- _TO DO_: Display each line of the data below that contains the string "pose", reproduced in full and in original order.

- _DATASET CONTENT_:
#####

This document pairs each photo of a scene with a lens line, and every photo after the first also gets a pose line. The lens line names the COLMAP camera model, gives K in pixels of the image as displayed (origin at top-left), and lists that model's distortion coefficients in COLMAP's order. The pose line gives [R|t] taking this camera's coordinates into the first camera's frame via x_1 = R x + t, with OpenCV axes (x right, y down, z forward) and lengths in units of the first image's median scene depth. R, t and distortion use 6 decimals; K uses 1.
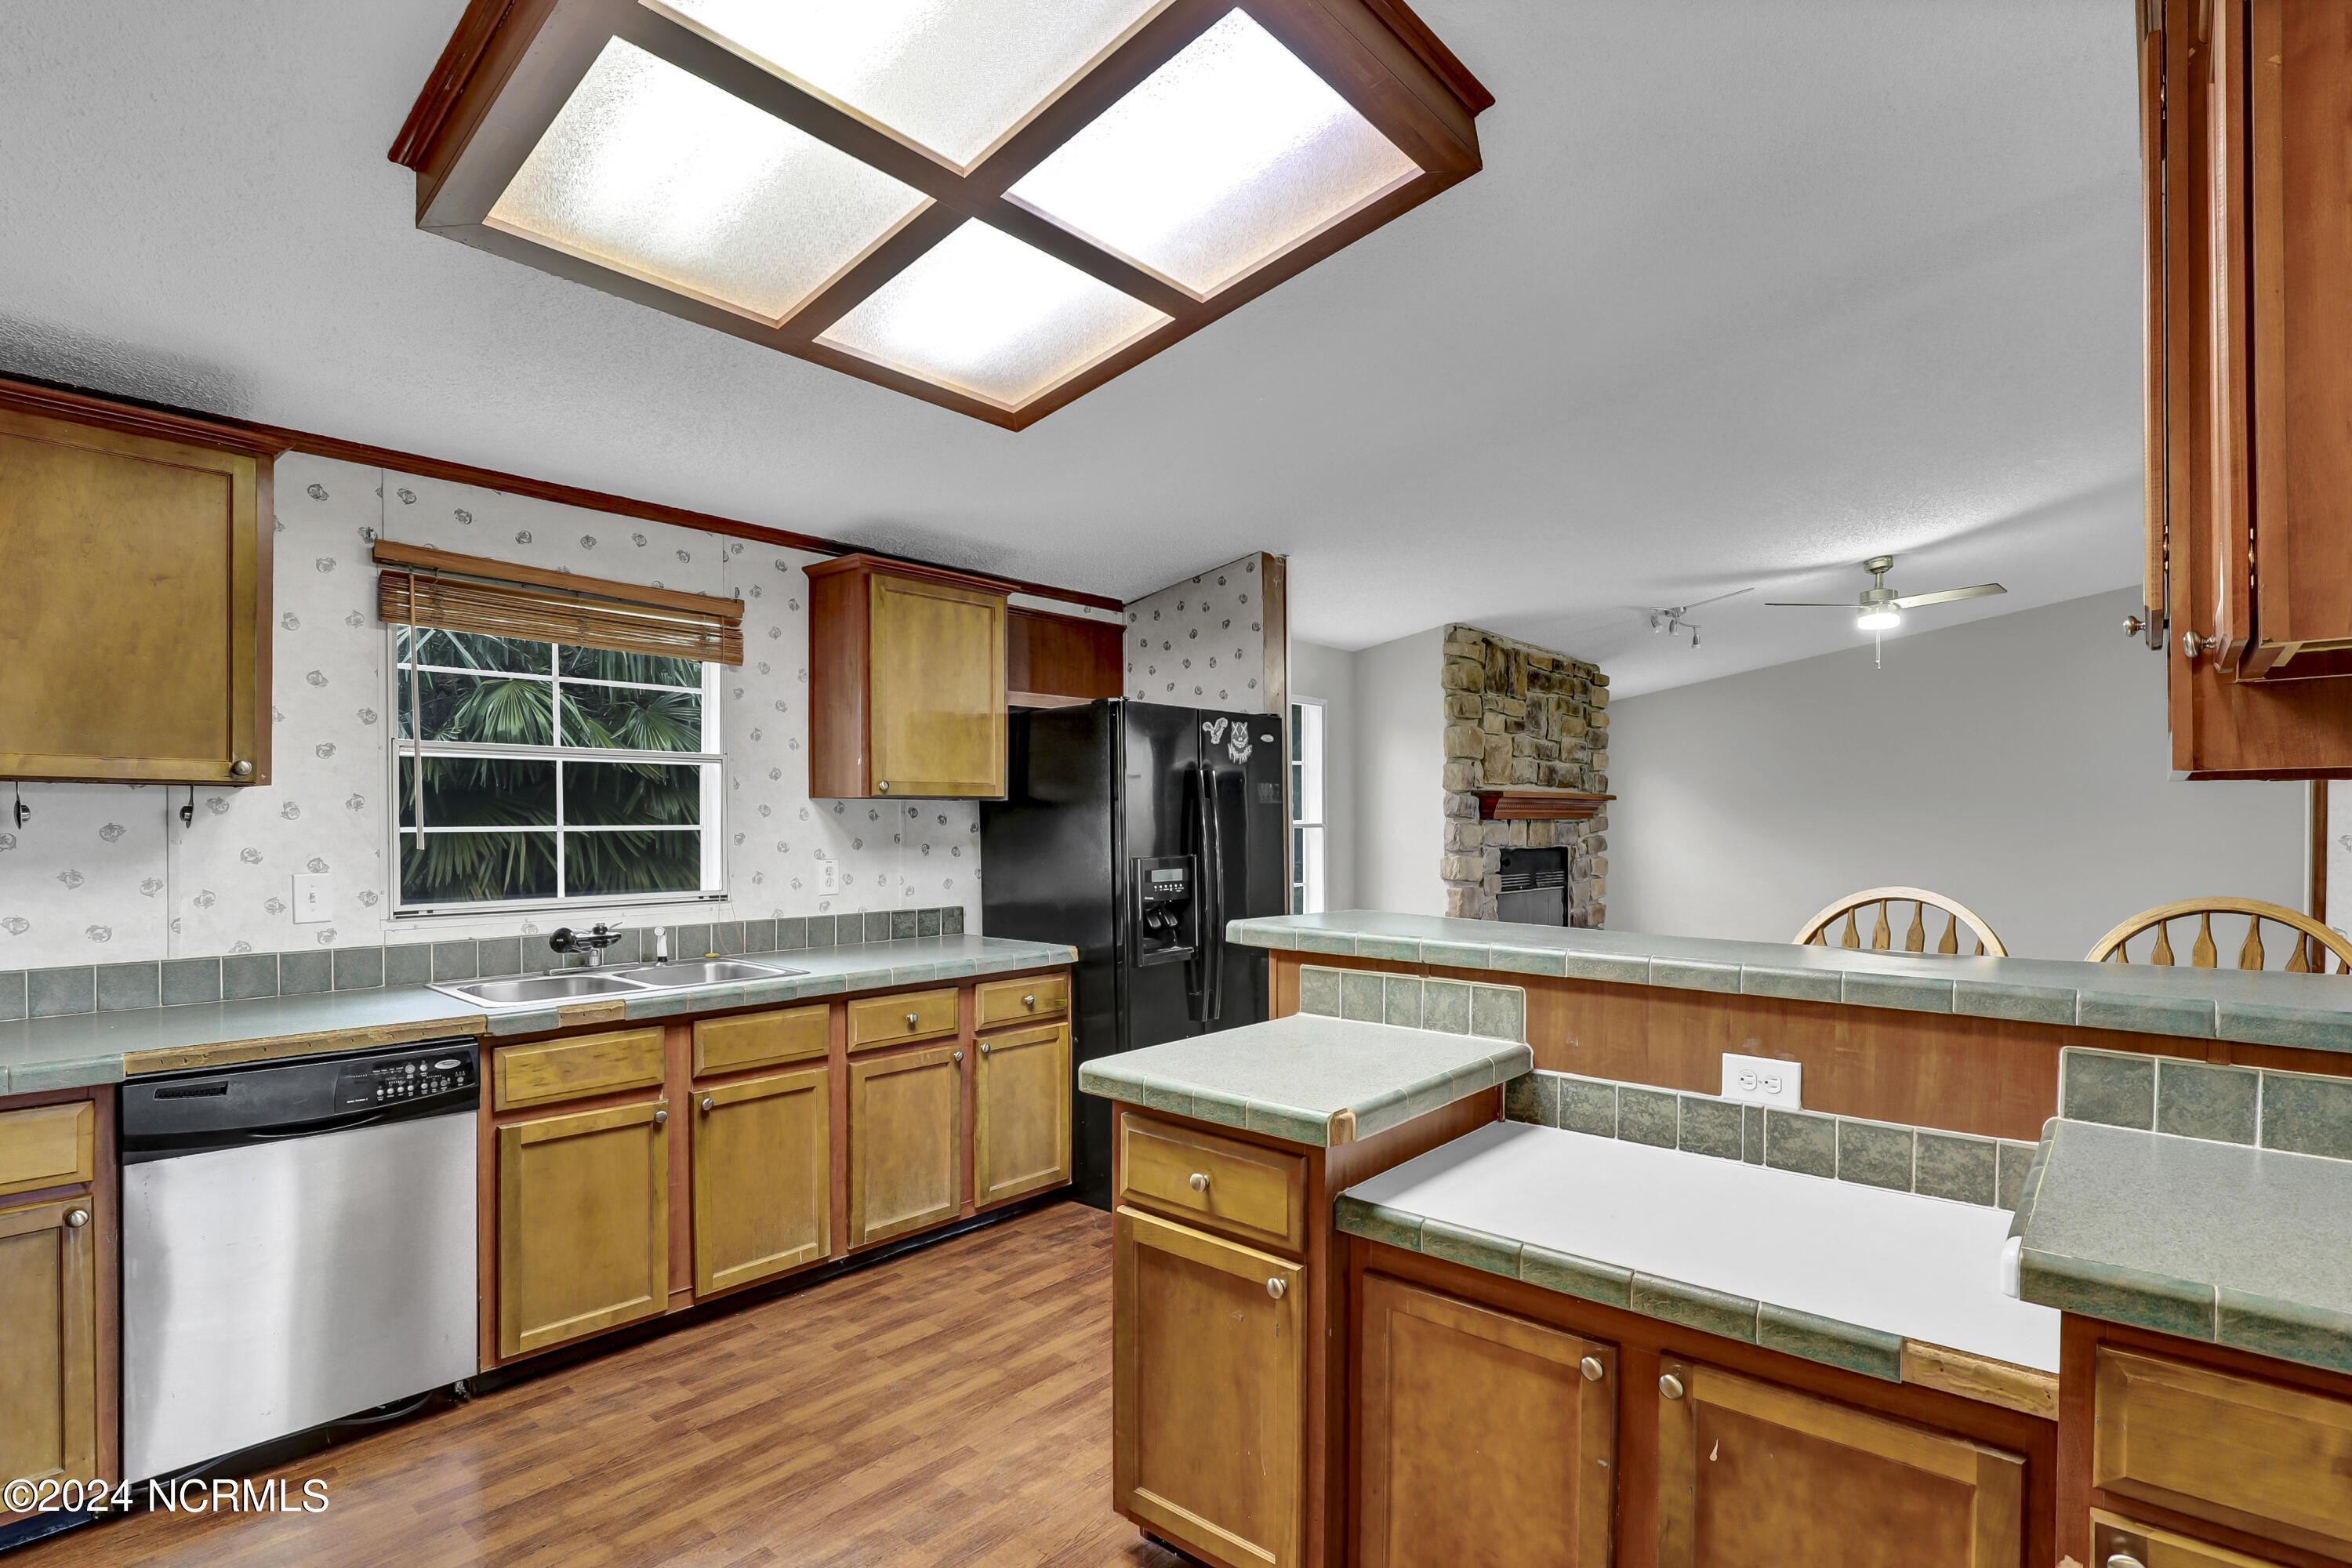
lens RADIAL K [[1102.3, 0, 1210.3], [0, 1102.3, 862.7], [0, 0, 1]] dist [-0.002213, -0.000169]
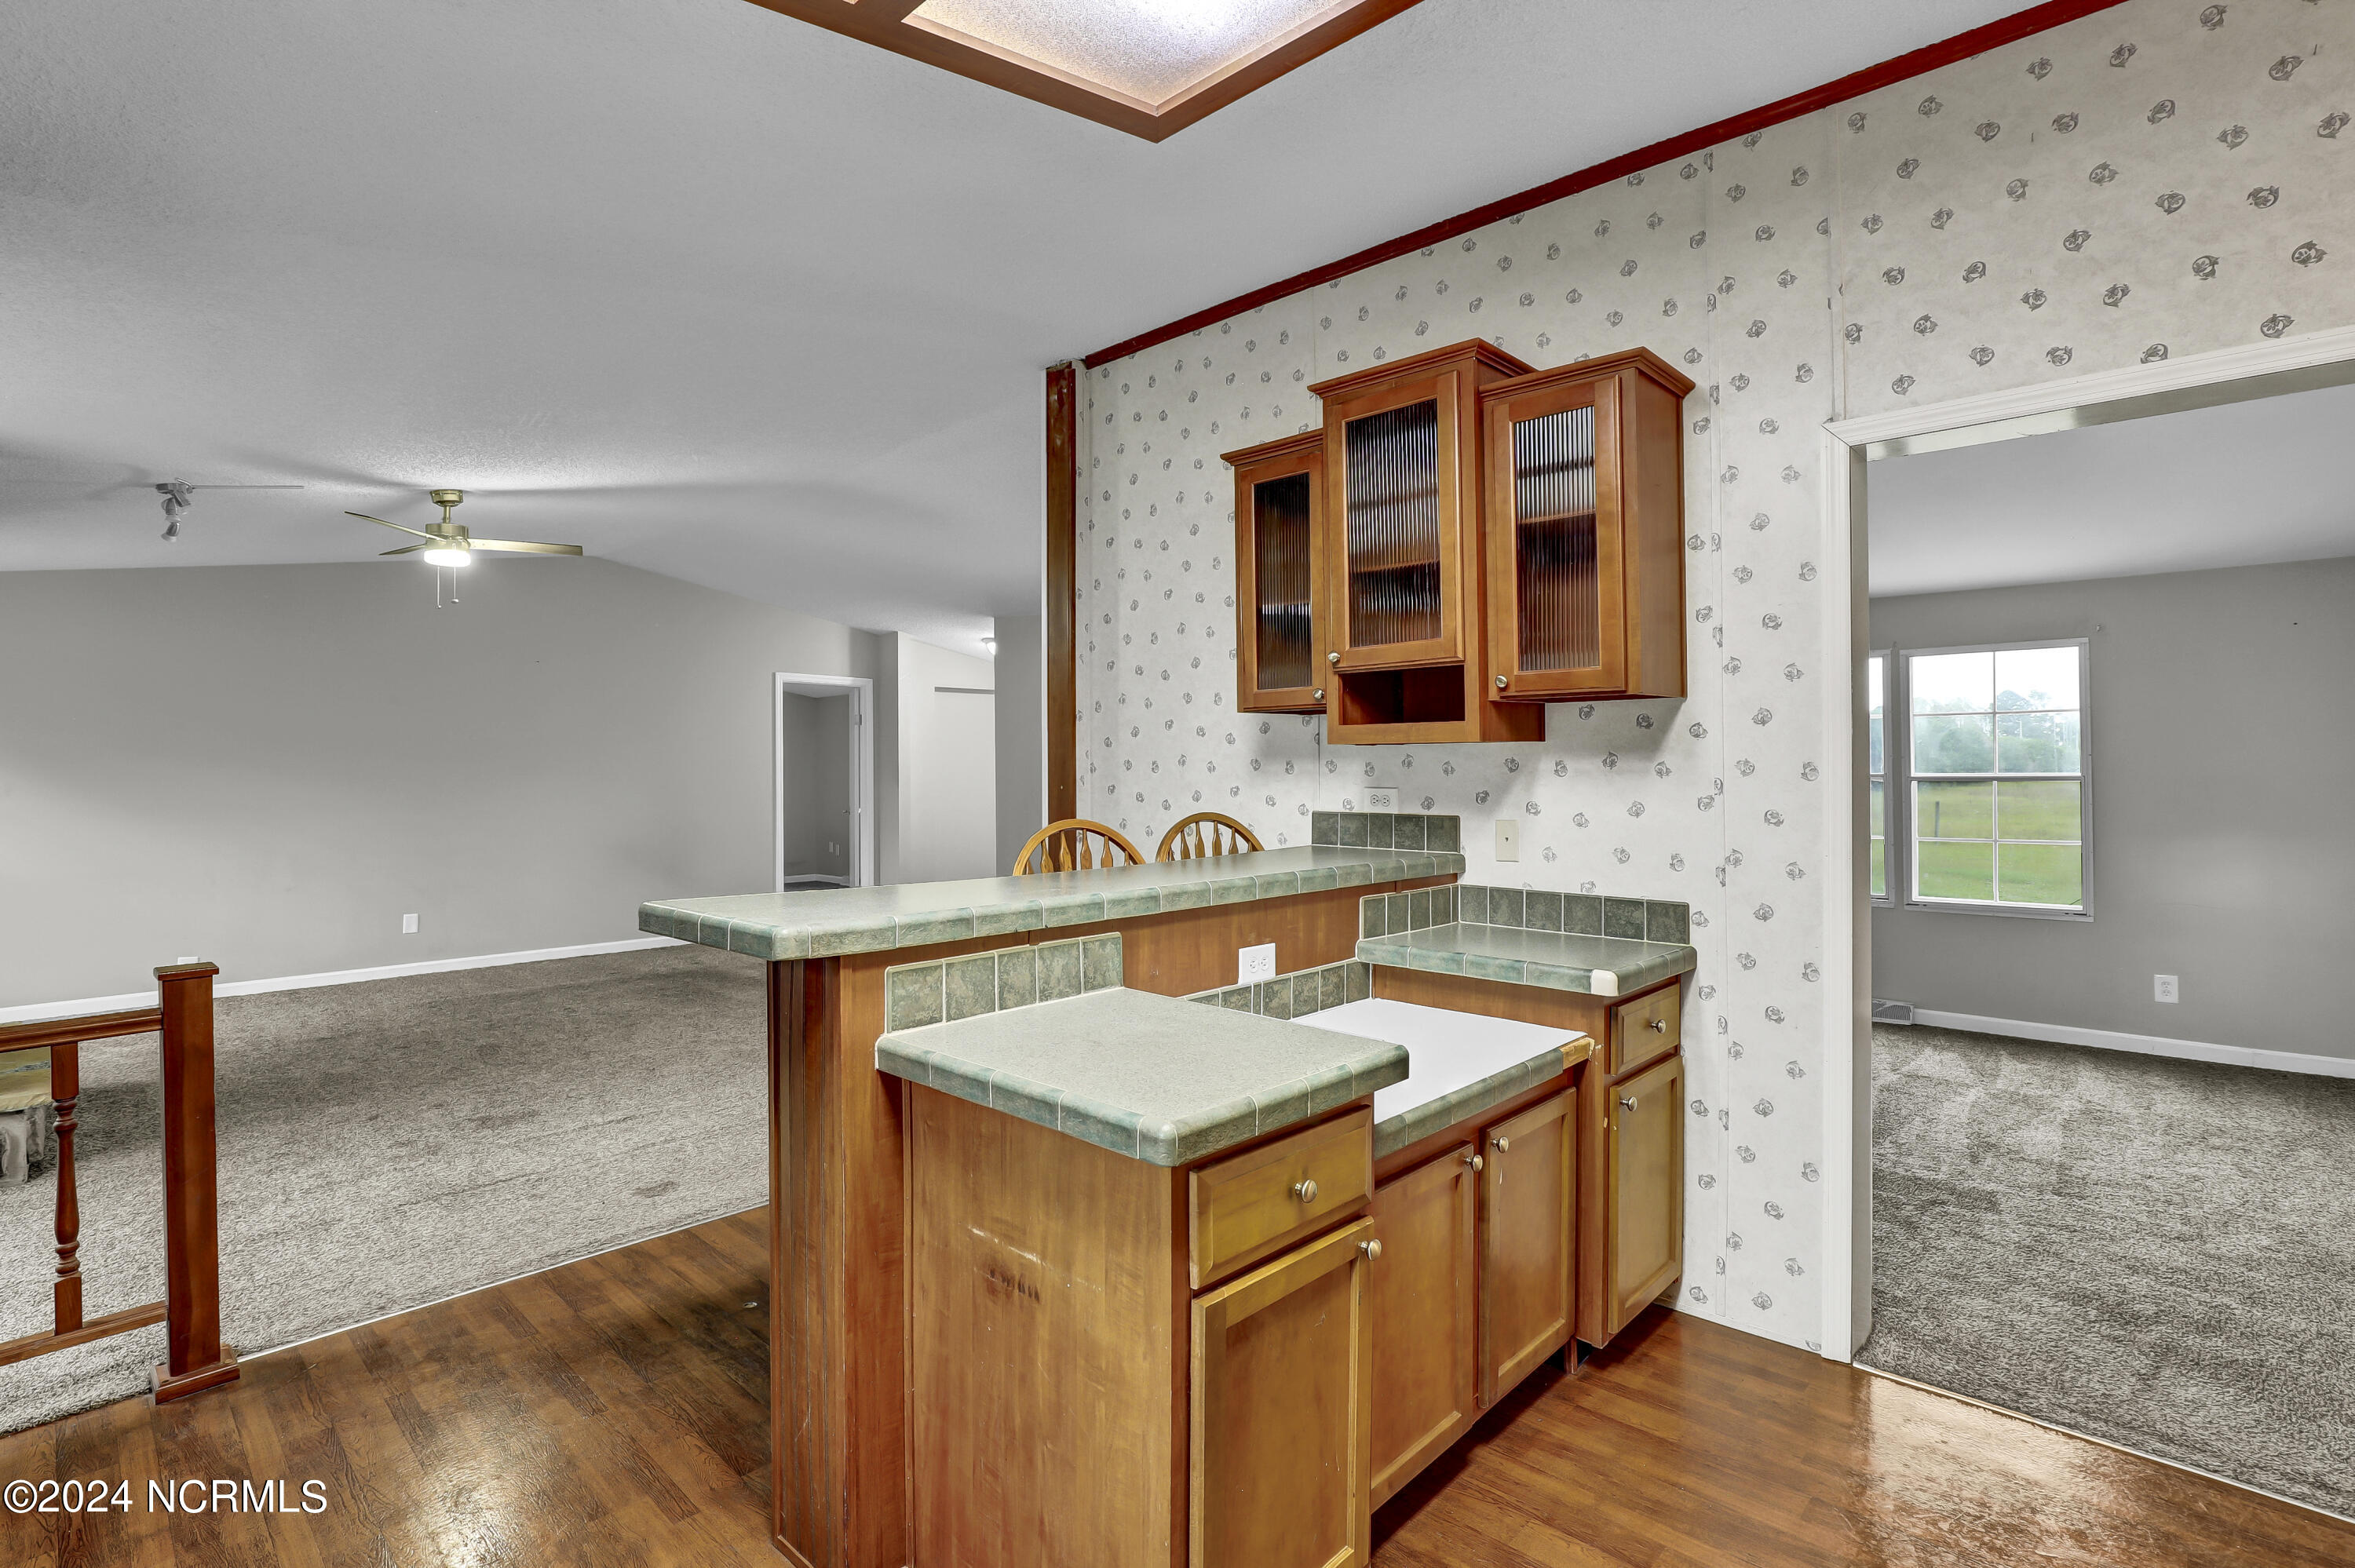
lens RADIAL K [[1103.5, 0, 1176.0], [0, 1103.5, 772.3], [0, 0, 1]] dist [-0.002213, -0.000169]
pose [[0.062357, -0.004238, 0.998045, -0.741059], [0.041842, 0.999123, 0.001628, -0.035946], [-0.997176, 0.041658, 0.062480, 0.875240]]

#####

- _SOLUTION TO THE EXERCISE_:
This document pairs each photo of a scene with a lens line, and every photo after the first also gets a pose line. The lens line names the COLMAP camera model, gives K in pixels of the image as displayed (origin at top-left), and lists that model's distortion coefficients in COLMAP's order. The pose line gives [R|t] taking this camera's coordinates into the first camera's frame via x_1 = R x + t, with OpenCV axes (x right, y down, z forward) and lengths in units of the first image's median scene depth. R, t and distortion use 6 decimals; K uses 1.
pose [[0.062357, -0.004238, 0.998045, -0.741059], [0.041842, 0.999123, 0.001628, -0.035946], [-0.997176, 0.041658, 0.062480, 0.875240]]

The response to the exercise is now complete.